Todavía hoy se pueden intuir restos de lo que fue la fortaleza que en su día tuvo el pueblo de El Burgo. Desde la dominación romana, la zona tuvo importancia por ser paso obligado entre Ronda y Málaga y el litoral mediterráneo. Sin embargo, el apogeo de esta fortaleza llega con la revuelta de Omar Ben Hafsun desde Bobastro a finales del siglo IX. Fue tomada por el propio califa Abderramán III en la llamada campaña de Turrus, en la que tuvieron que usar catapultas para tomar el castillo. Entre los siglos XIV y XV pasó en varias ocasiones de manos musulmanas a cristianas por su ubicación en zona fronteriza. Finalmente, pasó a claudicar ante los Reyes Católicos en 1.485, cuando cae Ronda. Hasta el XVIII, el conocido como castillo de Miraflores se mantuvo en un buen estado, pero un terremoto a mediados de ese siglo lo destruyó parcialmente. Pese a ello, las tropas napoleónicas lo usaron de refugio en 1.812, pero lo demolieron casi en su totalidad cuando lo abandonaron. Hoy se adivinan muchas de sus murallas y restos de algunas de sus doce torres originales en algunos rincones del casco antiguo. Actualmente, hay un proyecto para recuperar parte de esta importante fortaleza.

  1. El Nicio (Estepona)

A unos siete kilómetros del casco urbano de Estepona, en la zona del Padrón, se conservan los cimientos, algunas murallas y torres de lo que fue un importante castillo medieval. Se trata de la fortaleza El Nicio, que jugó un papel fundamental y está situado en las estribaciones de Sierra Bermeja, fue un recinto amurallado con un trazado casi rectangular, que se adaptó a la difícil orografía de la zona. Su acceso es complejo y está en un estado de deterioro continuo. Eso sí, sus vistas panorámicas de la Costa del Sol siguen intactas.

  1. Montemayor (Benahavís)

Enclavado en uno de los cerros más elevados de la Costa del Sol, el castillo de Montemayor, situado en el término municipal de Benahavís, se conserva en parte.

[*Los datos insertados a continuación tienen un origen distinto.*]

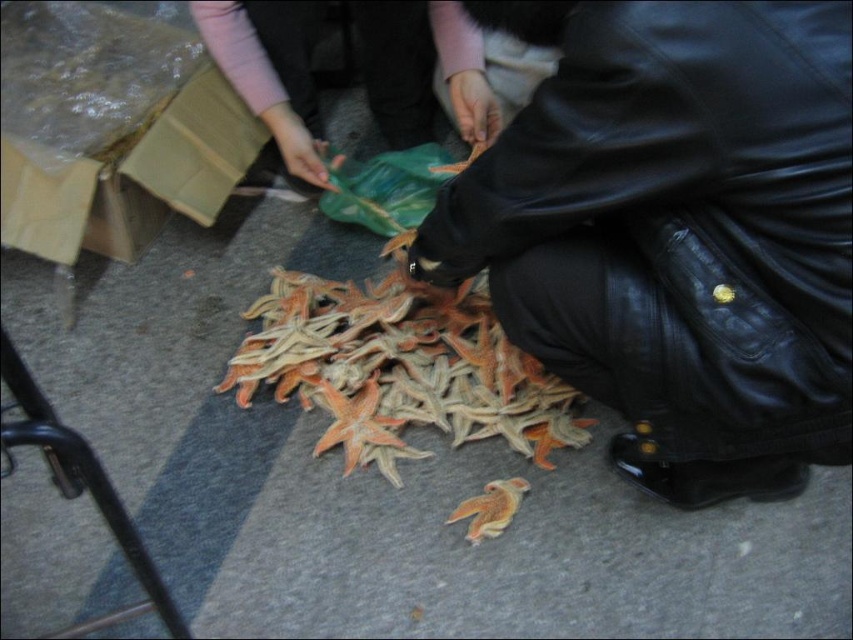
From the picture: You are a customer at a market stall and you see a leather jacket at lower right and an orange matte starfish at center. Which item is bigger in size?

The leather jacket at lower right is larger in size than the orange matte starfish at center.

You are standing at the entrance of the store and see a leather jacket at lower right. Where is the point at coordinate (675, 232) located?

The point at coordinate (675, 232) is located on the leather jacket at lower right.

Based on the photo, you are a delivery person who needs to place a fragile package in the space between the leather jacket at lower right and the orange matte starfish at center. The package requires at least 3 inches of space to avoid damage. Can you fit it there?

The leather jacket at lower right is thinner than the orange matte starfish at center. However, the exact dimensions of the space between them are not provided, so it is uncertain whether the 3 inches requirement can be met. Further measurement is needed.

Todavía se pueden ver algunas de sus murallas y torreones. Construida en el siglo X, la fortaleza jugó un papel fundamental en la época de los reinos taifas. Posteriormente, también fue decisivo en los enfrentamientos entre los edrisitas (la dinastía que gobernaba Málaga) y los hammudíes (el linaje que mandaba en Algeciras). Actualmente se puede subir al castillo de Montemayor a través de una ruta de senderismo (PR-A-165) que parte desde el propio pueblo de Benahavís. Aunque no es un itinerario muy largo, tiene algunas pendientes acentuadas que invitan a hacer el recorrido en cualquier época del año salvo los días más calurosos del año. La recompensa, en todo caso, son unas excelentes vistas de la Costa del Sol, la Serranía de Ronda e incluso del Peñón de Gibraltar.